Kids born to moms who have lost a substantial amount of weight after undergoing bariatric surgery have fewer cardiovascular risk factors than their siblings who were born before the weight loss surgery.
This is because the metabolic changes and weight loss that occur after the surgery have a positive effect on inflammatory disease-related genes in the offspring, according to a new study presented at the Canadian Cardiovascular Congress, co-hosted by the Heart and Stroke Foundation and the Canadian Cardiovascular Society.
"Our research found that maternal obesity affects the genes of the offspring," says Dr. Frédéric Guénard, a post-doctoral fellow under the supervision of Dr. Marie-Claude Vohl of the Functional Food Institute at Laval University and a recipient of a Heart and Stroke Foundation Research Fellowship.
"The good news is that we can do something to change this outcome: Reducing obesity in the mother has a positive health impact on the health of future offspring."
The study comes from the cutting-edge field of epigenetics, which looks at how our genes can be switched on and off by environmental changes. What's novel here is that the scientists looked at how these changes can impact the DNA of our offspring (without necessarily altering the DNA sequence).
Think of identical twins with the same DNA – how can two individuals with the same DNA have different states of health? It was once thought that only DNA structure changes caused genetic variation. But we now know that genes can be turned on or off ("expressed"). A variety of processes is thought to "flick the switch."
One such process is that small molecules bind to DNA. These molecules are produced by one's own body and their binding to DNA is modulated by the environment (for example, from foods or from toxins in the environment).
Scientists now know that molecules called methyl groups can turn genes on and off – a process called DNA methylation that can change the gene expression, but doesn't change the gene sequence. Generally speaking, more methylation means a gene is turned off and less means a gene is turned on.

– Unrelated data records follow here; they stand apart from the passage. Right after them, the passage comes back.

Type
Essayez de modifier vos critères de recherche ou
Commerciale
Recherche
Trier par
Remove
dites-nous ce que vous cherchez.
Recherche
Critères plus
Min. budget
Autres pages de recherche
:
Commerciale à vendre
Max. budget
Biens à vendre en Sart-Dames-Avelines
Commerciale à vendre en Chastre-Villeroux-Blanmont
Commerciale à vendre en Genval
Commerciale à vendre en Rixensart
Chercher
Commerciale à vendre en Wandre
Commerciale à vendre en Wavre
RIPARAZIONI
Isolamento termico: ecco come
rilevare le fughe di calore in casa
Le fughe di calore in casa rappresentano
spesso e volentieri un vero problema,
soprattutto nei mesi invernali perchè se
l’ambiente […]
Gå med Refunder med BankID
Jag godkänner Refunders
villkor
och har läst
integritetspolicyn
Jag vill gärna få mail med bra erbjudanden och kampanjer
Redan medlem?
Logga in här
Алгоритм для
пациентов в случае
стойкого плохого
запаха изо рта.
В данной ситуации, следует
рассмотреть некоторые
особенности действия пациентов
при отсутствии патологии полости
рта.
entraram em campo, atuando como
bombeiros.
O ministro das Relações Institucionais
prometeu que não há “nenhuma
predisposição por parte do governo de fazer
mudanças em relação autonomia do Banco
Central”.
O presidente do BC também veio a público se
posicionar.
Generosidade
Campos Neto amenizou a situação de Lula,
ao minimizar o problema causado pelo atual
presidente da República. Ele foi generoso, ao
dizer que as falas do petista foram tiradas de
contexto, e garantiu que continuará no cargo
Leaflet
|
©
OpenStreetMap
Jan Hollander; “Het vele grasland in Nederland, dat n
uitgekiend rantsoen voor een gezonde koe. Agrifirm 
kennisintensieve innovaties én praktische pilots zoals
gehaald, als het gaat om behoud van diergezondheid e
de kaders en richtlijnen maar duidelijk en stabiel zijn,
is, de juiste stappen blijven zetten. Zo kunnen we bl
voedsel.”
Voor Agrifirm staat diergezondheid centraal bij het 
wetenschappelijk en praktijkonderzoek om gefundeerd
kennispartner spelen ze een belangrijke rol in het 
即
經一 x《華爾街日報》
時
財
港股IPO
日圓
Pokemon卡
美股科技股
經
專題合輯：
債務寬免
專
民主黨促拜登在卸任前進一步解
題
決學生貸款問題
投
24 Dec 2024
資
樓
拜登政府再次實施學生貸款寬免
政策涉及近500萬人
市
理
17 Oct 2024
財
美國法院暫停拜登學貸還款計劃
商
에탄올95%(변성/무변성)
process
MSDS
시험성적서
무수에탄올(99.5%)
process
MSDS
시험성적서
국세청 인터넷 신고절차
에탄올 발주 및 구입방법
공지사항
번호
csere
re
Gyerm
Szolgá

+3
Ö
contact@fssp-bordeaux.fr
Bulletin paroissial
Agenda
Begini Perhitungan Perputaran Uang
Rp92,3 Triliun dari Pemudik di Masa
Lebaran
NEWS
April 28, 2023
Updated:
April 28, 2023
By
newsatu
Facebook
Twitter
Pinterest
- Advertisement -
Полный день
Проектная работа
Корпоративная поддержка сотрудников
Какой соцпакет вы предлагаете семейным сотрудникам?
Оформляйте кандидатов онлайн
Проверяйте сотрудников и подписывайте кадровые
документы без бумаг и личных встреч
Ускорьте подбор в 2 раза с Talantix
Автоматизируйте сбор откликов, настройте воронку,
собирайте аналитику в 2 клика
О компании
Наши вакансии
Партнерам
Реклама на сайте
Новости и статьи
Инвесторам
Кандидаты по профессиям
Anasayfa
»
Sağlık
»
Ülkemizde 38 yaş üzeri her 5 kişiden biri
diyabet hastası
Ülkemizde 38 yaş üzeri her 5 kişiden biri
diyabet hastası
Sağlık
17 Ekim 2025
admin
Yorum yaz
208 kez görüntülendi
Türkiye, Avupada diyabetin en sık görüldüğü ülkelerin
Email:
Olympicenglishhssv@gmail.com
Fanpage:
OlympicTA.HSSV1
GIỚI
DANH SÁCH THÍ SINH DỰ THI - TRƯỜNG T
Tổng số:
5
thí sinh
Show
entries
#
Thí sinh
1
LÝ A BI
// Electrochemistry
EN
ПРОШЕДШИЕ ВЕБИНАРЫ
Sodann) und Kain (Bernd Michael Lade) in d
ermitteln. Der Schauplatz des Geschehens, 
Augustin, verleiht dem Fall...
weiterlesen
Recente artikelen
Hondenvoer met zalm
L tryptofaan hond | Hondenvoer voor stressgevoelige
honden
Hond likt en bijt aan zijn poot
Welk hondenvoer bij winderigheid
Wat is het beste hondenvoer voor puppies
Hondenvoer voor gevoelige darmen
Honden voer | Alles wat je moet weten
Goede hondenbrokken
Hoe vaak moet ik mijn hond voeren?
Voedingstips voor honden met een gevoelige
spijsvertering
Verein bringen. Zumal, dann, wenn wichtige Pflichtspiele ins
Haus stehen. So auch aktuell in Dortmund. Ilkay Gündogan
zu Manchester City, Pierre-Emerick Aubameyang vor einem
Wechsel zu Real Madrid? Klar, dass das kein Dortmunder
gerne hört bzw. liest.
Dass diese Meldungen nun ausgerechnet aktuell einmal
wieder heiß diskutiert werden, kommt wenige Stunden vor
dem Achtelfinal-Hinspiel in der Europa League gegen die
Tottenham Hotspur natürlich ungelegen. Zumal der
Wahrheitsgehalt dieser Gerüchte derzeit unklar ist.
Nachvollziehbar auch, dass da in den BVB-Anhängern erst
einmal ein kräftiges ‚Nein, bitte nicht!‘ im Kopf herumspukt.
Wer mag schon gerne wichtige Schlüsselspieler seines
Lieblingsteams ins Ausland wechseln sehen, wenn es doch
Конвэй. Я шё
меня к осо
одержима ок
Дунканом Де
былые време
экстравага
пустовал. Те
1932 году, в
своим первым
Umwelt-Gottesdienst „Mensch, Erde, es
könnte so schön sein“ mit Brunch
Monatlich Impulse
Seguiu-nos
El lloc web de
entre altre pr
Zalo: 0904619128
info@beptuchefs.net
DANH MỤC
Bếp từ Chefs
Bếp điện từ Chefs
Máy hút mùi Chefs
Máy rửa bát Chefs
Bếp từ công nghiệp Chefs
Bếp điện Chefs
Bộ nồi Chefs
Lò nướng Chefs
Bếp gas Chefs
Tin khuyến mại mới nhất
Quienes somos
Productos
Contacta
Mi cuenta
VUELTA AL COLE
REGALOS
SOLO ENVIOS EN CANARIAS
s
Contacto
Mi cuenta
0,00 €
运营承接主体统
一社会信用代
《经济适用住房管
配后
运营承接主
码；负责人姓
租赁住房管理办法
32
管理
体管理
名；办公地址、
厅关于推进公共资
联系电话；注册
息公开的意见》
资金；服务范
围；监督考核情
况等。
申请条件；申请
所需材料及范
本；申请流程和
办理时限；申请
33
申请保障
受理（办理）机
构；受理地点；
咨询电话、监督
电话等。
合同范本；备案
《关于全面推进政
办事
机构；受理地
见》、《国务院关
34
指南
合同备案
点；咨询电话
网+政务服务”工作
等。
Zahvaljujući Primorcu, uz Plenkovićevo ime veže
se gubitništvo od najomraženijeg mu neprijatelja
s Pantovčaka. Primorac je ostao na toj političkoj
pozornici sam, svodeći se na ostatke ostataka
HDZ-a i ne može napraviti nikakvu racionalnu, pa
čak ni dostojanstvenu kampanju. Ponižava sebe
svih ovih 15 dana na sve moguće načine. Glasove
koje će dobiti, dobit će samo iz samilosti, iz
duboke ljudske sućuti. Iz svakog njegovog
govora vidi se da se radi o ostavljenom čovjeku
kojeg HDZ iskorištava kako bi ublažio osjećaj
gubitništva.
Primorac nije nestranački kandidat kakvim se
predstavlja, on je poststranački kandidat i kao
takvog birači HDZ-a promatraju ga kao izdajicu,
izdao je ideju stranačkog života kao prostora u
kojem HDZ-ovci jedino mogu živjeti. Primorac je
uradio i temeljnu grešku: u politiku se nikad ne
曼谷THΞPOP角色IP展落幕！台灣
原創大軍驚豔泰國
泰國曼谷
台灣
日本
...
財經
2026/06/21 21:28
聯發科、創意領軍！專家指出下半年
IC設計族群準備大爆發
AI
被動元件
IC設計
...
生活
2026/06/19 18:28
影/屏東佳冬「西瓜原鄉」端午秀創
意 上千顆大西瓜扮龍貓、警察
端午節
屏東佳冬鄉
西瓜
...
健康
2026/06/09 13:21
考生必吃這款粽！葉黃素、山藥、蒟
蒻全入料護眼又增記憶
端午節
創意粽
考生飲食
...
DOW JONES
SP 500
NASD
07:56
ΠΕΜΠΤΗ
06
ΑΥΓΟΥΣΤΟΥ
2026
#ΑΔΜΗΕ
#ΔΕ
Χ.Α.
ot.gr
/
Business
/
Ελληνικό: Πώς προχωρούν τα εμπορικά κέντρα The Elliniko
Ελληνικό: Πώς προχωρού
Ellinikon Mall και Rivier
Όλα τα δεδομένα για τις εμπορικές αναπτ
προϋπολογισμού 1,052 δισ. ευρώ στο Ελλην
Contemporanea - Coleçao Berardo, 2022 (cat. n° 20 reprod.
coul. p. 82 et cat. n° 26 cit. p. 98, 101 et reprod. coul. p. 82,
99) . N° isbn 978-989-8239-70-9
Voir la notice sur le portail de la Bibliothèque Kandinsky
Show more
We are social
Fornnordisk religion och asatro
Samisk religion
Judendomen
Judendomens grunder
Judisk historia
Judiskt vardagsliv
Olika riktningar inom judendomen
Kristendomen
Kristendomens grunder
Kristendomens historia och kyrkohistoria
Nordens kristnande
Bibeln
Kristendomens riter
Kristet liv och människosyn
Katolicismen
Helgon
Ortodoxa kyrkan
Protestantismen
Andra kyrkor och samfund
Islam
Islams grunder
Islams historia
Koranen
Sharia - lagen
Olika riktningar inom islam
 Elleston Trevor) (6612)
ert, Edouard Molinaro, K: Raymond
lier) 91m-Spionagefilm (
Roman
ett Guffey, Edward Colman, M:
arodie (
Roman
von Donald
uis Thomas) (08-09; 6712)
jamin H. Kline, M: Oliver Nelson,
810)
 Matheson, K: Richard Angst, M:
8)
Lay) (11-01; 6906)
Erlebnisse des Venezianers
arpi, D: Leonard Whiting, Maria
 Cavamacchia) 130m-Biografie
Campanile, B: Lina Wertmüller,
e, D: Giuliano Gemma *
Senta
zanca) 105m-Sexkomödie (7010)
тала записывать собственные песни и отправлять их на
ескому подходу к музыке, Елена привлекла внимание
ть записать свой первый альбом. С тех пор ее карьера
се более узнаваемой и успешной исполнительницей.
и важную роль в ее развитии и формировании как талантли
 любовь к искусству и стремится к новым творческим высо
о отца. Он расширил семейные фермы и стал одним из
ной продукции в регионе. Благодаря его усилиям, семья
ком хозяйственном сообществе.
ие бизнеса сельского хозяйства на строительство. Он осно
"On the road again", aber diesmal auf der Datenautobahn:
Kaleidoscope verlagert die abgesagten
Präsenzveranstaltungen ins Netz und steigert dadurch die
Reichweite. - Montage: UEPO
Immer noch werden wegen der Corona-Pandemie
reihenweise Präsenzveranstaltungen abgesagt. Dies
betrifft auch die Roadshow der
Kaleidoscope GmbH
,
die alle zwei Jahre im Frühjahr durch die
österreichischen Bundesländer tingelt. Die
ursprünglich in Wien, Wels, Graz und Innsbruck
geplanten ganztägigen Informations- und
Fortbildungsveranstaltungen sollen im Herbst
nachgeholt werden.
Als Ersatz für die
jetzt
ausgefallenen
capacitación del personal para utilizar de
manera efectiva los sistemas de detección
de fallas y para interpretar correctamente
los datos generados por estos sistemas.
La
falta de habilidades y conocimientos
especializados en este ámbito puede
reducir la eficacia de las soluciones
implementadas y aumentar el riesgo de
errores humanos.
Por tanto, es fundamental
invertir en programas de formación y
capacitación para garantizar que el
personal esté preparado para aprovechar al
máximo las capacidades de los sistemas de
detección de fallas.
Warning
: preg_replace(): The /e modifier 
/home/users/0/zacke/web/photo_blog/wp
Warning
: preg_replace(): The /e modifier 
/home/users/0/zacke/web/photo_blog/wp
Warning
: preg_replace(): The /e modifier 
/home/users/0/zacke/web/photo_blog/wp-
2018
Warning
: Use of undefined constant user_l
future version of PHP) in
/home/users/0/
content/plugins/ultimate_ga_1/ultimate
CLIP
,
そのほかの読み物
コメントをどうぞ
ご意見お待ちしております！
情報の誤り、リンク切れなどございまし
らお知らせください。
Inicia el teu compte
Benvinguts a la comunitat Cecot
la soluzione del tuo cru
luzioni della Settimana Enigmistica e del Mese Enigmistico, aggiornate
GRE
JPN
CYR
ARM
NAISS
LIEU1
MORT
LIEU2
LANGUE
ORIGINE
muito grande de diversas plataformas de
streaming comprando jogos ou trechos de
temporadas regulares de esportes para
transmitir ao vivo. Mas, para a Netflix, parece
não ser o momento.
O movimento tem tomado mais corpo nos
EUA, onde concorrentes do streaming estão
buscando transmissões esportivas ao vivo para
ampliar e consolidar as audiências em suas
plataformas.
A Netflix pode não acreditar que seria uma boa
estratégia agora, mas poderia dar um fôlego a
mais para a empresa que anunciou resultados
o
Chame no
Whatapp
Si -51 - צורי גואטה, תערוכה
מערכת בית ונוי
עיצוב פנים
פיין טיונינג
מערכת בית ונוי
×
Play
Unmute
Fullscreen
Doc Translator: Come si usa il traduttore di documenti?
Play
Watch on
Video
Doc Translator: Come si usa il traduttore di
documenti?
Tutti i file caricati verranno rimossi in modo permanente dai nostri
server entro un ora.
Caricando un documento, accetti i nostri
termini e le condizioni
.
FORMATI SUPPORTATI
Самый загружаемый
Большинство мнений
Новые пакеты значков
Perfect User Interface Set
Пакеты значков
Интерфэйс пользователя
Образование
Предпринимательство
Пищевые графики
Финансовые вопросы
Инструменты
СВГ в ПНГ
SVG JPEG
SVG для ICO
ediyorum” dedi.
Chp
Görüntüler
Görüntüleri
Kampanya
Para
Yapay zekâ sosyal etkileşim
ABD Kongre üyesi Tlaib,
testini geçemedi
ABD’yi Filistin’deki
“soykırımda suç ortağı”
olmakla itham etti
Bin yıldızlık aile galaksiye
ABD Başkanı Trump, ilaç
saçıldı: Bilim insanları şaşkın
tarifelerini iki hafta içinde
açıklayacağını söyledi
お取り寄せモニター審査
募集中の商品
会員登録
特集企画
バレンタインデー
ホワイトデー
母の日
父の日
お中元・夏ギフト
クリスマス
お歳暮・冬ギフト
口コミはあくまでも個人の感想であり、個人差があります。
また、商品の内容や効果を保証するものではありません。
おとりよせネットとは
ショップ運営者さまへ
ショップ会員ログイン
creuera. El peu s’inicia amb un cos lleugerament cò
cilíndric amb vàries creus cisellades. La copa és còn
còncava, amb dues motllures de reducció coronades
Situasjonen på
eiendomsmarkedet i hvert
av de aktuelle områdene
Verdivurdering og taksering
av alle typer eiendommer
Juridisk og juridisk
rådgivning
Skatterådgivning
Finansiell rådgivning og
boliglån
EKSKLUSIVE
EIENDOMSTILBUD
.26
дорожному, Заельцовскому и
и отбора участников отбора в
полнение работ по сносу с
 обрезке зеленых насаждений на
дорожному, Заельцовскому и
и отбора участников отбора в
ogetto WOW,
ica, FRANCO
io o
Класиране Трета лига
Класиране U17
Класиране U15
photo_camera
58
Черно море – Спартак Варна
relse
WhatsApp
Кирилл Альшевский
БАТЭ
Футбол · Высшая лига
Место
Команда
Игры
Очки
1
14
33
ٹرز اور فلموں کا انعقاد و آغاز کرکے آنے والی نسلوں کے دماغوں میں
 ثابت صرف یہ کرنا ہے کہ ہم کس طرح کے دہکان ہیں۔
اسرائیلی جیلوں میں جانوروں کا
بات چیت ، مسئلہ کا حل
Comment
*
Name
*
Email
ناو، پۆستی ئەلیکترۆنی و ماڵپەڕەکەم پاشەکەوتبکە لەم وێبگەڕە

Parental obesity contributes substantially to pediatric obesity through genetic, environmental and epigenetic influences. Obesity during pregnancy predisposes the offspring to lifelong excess body weight and increased risk of heart disease.
Bariatric surgeons and researchers at Laval University observed that children born after their mothers had a type of bariatric surgery called bilio-pancreatic bypass surgery were less likely to be obese, had improved insulin resistance, lower blood pressure and an improved cardiovascular disease risk profile.
This observation prompted Dr. Guénard and his team to study the underlying reasons for this improvement in heart disease risk.
They took blood samples from 25 children of 20 mothers who were born before their mothers had bilio-pancreatic bypass surgery and blood samples from 25 of their siblings who were born afterwards.
The children ranged in age from two to 24 years. The average body mass index (BMI) of the mothers was 45 before bariatric surgery and 27 after. Bariatric surgery is indicated for individuals with a BMI of 40 or greater, or those with a BMI of 35 or greater who have co-morbid conditions (for example, diabetes) and are of low surgical risk.
They then tested the DNA from blood samples, using a special tool – the Infinium HumanMethylation450 BeadChip – to find any changes in the genes caused by methylation.
They found that methylation levels were very different in the children born to mothers before bypass surgery from those who were born after.
Specifically, they found that more than 5,500 known genes with differential methylation in the children born before their mothers had bypass surgery compared to children born afterwards.
"Our findings show that maternal bariatric surgery results in significant metabolic effects to the methylation profiles of inflammatory disease-related genes," says Dr. Guénard. "The bariatric surgery and weight loss experienced by the mothers created an in utero environment that favorably changed the gene methylation levels of the fetus."
"Basically, this study tells us that maternal obesity affects the obesity and cardiovascular risk profile of offspring and that weight loss can improve the cardiovascular health of children."
"We know our genetic makeup influences our children's risks – but so can our environment," says Heart and Stroke Foundation spokesperson Dr. Beth Abramson. "For example, if a disease runs in a family, we know to watch out for it in the children as they age. This study shows that external factors also influence our risk for heart disease – and that of our offspring by switching genes on or off in our DNA; providing a glimpse as to why this occurs. This is why lifestyle behaviours are so important."
Dr. Abramson says this study is another reminder about why we need to manage and control our weight at all stages of life. "What other things could we be doing to flip those switches and provide a better blueprint for our kids to start them off right in life?"
Dr. Guénard says we would need other genetics studies to find out if weight loss changes the methylation profile of the genes of offspring of women who have lost weight through other measures.